In what could be seen as a step to incentivise the domestic shipping liners to participate in the strategic sale of the Shipping Corporation of India (SCI), the ministry of finance is believed to be examining the Goods and Service Tax (GST) related anomaly on the cargo import and export service provided by the domestic firms.
According to government sources, the ministry is looking into the matter pertaining to differential tax treatment of Indian and foreign shipping business, which results in higher taxation of the Indian vessel carriers.
A source told BusinessToday.In on condition of anonymity, "DIPAM and department of revenue have discussed the issue. As of now, no formal proposal to correct the GST anomaly on domestic shipping has been sent to the GST Council, which is the apex decision making body on the issue."
Indian shipping companies are subject to 5 per cent GST if an overseas consignor appoints them for import cargo transportation as the place of supply of service is destination of the goods, which is India. If the consignor appoints a foreign shipping line for the same service, GST is not applicable as the shipping company is not registered in India.

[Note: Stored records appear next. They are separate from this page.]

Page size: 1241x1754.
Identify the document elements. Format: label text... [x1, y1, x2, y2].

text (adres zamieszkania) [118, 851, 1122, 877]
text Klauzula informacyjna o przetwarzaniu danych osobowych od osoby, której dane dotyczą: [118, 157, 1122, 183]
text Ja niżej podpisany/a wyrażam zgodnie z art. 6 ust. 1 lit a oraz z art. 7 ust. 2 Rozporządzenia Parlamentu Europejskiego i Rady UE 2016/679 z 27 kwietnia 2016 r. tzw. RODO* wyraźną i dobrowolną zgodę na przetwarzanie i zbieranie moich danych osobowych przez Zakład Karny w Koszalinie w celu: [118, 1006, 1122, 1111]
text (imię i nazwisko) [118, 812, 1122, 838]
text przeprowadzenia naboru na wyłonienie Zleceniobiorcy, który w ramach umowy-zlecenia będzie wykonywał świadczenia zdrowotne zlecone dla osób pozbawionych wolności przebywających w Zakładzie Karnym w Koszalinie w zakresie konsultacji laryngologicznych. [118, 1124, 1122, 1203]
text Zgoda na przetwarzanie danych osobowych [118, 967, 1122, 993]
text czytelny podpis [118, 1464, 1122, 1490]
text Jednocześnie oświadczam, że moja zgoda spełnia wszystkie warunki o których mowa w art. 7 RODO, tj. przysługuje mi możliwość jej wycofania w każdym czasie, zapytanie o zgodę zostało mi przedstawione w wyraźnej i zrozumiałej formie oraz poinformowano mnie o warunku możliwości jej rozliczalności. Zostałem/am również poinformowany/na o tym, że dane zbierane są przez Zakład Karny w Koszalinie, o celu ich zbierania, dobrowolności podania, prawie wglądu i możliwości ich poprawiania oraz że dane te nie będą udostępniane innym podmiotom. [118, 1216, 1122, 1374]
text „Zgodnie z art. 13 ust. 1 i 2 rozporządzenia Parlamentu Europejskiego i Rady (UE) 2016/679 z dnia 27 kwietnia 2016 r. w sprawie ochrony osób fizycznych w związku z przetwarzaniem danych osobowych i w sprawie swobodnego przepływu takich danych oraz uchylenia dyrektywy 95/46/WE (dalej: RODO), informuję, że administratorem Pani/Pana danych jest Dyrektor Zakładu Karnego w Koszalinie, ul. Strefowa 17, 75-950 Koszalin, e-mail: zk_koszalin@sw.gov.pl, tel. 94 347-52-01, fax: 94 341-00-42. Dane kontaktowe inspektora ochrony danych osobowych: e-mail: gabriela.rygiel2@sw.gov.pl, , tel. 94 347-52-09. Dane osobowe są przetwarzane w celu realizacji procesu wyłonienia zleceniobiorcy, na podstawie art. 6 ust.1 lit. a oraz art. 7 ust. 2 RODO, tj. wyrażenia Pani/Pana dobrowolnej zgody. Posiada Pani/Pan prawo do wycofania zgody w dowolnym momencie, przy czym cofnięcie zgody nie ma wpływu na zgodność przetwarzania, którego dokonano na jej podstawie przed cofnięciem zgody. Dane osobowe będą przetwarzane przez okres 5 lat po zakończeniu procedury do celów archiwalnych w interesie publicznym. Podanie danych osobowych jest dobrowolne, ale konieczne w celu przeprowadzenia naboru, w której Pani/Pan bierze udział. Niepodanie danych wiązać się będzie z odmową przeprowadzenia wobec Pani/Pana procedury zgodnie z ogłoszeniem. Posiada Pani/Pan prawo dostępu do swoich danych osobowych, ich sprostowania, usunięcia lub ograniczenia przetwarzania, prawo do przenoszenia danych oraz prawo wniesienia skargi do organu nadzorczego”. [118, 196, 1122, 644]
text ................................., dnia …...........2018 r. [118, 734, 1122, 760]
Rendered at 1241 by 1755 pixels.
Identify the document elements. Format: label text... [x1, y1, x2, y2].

In a similar fashion, differential treatment in the tax applicability comes into play even in the case of outbound freight. If a domestic shipping firm provides outbound freight service to an Indian exporter, the company is liable to pay 5 per cent GST. In case the same service is provided by a foreign company to Indian exporter, the place of supply will be the destination of the consignment and hence GST will not be applicable.
Experts believe that the differential tax treatment may serve as a disincentive for the Indian firms wanting to bid for the SCI, while it may be a lucrative option for the global companies.
"The current GST regime favours foreign vessels. This is a point that needs to be corrected. Indian goods are being carried in foreign vessels. If there is a GST regime correction on shipping in terms of a deemed registration on the foreign shipping companies, it can be balanced and there could be a level - playing field. Till then, participating in strategic sale may be lucrative for foreign firms. As far as the Indian firms are concerned, additional taxes are a burden," said V S Krishnan, former member (GST), Central Board of Indirect Taxes and Customs.
On December 22, DIPAM invited expressions of interest (EoI) for the strategic disinvestment of its 63.75 per cent stake in the SCI. The EoI submission deadline has been extended to March 1. According to reports, Great Eastern Shipping, US based Safesea Group, among others, are in race for SCI.